[Document understanding data]
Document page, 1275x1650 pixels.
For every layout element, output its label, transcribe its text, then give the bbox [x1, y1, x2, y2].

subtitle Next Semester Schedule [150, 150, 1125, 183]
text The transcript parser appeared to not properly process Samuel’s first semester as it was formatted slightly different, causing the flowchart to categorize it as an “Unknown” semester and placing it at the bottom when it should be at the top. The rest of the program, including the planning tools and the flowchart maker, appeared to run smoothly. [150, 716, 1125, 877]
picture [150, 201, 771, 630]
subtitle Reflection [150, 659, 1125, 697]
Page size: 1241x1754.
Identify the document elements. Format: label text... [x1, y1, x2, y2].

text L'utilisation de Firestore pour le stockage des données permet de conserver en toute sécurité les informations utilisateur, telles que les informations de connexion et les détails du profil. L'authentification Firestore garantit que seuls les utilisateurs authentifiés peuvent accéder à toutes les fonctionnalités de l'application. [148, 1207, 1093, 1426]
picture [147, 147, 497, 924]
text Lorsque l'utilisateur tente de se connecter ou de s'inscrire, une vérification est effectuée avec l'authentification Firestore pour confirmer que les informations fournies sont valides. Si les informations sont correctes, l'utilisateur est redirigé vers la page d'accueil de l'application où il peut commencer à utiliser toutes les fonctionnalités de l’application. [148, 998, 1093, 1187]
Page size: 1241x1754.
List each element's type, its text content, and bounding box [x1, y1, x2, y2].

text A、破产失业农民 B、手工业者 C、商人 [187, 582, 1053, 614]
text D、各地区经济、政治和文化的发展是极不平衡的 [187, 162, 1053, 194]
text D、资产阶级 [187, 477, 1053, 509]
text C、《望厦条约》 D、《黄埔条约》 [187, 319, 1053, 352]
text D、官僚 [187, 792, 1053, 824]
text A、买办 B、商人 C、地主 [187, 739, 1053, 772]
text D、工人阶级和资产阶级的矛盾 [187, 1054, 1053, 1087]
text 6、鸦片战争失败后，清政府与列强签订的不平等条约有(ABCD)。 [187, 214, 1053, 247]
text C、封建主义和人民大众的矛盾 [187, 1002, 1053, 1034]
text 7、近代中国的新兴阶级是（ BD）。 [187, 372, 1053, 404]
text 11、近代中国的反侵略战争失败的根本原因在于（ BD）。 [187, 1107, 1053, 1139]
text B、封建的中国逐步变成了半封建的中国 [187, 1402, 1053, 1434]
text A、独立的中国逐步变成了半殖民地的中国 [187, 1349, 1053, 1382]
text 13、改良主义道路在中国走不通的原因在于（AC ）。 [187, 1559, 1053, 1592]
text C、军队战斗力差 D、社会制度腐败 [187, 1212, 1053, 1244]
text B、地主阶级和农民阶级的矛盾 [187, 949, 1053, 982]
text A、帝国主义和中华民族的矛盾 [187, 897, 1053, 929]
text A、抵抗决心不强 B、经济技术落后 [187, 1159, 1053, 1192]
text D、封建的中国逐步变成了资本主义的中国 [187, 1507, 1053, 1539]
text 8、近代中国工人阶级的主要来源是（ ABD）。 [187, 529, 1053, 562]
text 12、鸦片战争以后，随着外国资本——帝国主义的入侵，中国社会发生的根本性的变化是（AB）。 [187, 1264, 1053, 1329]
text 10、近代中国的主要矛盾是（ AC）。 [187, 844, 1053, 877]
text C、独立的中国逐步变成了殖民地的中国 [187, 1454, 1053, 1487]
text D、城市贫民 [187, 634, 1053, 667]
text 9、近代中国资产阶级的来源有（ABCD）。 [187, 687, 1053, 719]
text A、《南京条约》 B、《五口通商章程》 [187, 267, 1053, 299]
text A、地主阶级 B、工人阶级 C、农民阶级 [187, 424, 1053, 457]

What you have to do: Repeat each entry above, keeping every word exact.

Exercise output:
Document page, 1275x1650 pixels.
For every layout element, output its label, transcribe its text, then give the bbox [x1, y1, x2, y2].

subtitle Next Semester Schedule [150, 150, 1125, 183]
text The transcript parser appeared to not properly process Samuel’s first semester as it was formatted slightly different, causing the flowchart to categorize it as an “Unknown” semester and placing it at the bottom when it should be at the top. The rest of the program, including the planning tools and the flowchart maker, appeared to run smoothly. [150, 716, 1125, 877]
picture [150, 201, 771, 630]
subtitle Reflection [150, 659, 1125, 697]
Page size: 1241x1754.
Identify the document elements. Format: label text... [x1, y1, x2, y2].

text L'utilisation de Firestore pour le stockage des données permet de conserver en toute sécurité les informations utilisateur, telles que les informations de connexion et les détails du profil. L'authentification Firestore garantit que seuls les utilisateurs authentifiés peuvent accéder à toutes les fonctionnalités de l'application. [148, 1207, 1093, 1426]
picture [147, 147, 497, 924]
text Lorsque l'utilisateur tente de se connecter ou de s'inscrire, une vérification est effectuée avec l'authentification Firestore pour confirmer que les informations fournies sont valides. Si les informations sont correctes, l'utilisateur est redirigé vers la page d'accueil de l'application où il peut commencer à utiliser toutes les fonctionnalités de l’application. [148, 998, 1093, 1187]
Page size: 1241x1754.
List each element's type, its text content, and bounding box [x1, y1, x2, y2].

text A、破产失业农民 B、手工业者 C、商人 [187, 582, 1053, 614]
text D、各地区经济、政治和文化的发展是极不平衡的 [187, 162, 1053, 194]
text D、资产阶级 [187, 477, 1053, 509]
text C、《望厦条约》 D、《黄埔条约》 [187, 319, 1053, 352]
text D、官僚 [187, 792, 1053, 824]
text A、买办 B、商人 C、地主 [187, 739, 1053, 772]
text D、工人阶级和资产阶级的矛盾 [187, 1054, 1053, 1087]
text 6、鸦片战争失败后，清政府与列强签订的不平等条约有(ABCD)。 [187, 214, 1053, 247]
text C、封建主义和人民大众的矛盾 [187, 1002, 1053, 1034]
text 7、近代中国的新兴阶级是（ BD）。 [187, 372, 1053, 404]
text 11、近代中国的反侵略战争失败的根本原因在于（ BD）。 [187, 1107, 1053, 1139]
text B、封建的中国逐步变成了半封建的中国 [187, 1402, 1053, 1434]
text A、独立的中国逐步变成了半殖民地的中国 [187, 1349, 1053, 1382]
text 13、改良主义道路在中国走不通的原因在于（AC ）。 [187, 1559, 1053, 1592]
text C、军队战斗力差 D、社会制度腐败 [187, 1212, 1053, 1244]
text B、地主阶级和农民阶级的矛盾 [187, 949, 1053, 982]
text A、帝国主义和中华民族的矛盾 [187, 897, 1053, 929]
text A、抵抗决心不强 B、经济技术落后 [187, 1159, 1053, 1192]
text D、封建的中国逐步变成了资本主义的中国 [187, 1507, 1053, 1539]
text 8、近代中国工人阶级的主要来源是（ ABD）。 [187, 529, 1053, 562]
text 12、鸦片战争以后，随着外国资本——帝国主义的入侵，中国社会发生的根本性的变化是（AB）。 [187, 1264, 1053, 1329]
text 10、近代中国的主要矛盾是（ AC）。 [187, 844, 1053, 877]
text C、独立的中国逐步变成了殖民地的中国 [187, 1454, 1053, 1487]
text D、城市贫民 [187, 634, 1053, 667]
text 9、近代中国资产阶级的来源有（ABCD）。 [187, 687, 1053, 719]
text A、《南京条约》 B、《五口通商章程》 [187, 267, 1053, 299]
text A、地主阶级 B、工人阶级 C、农民阶级 [187, 424, 1053, 457]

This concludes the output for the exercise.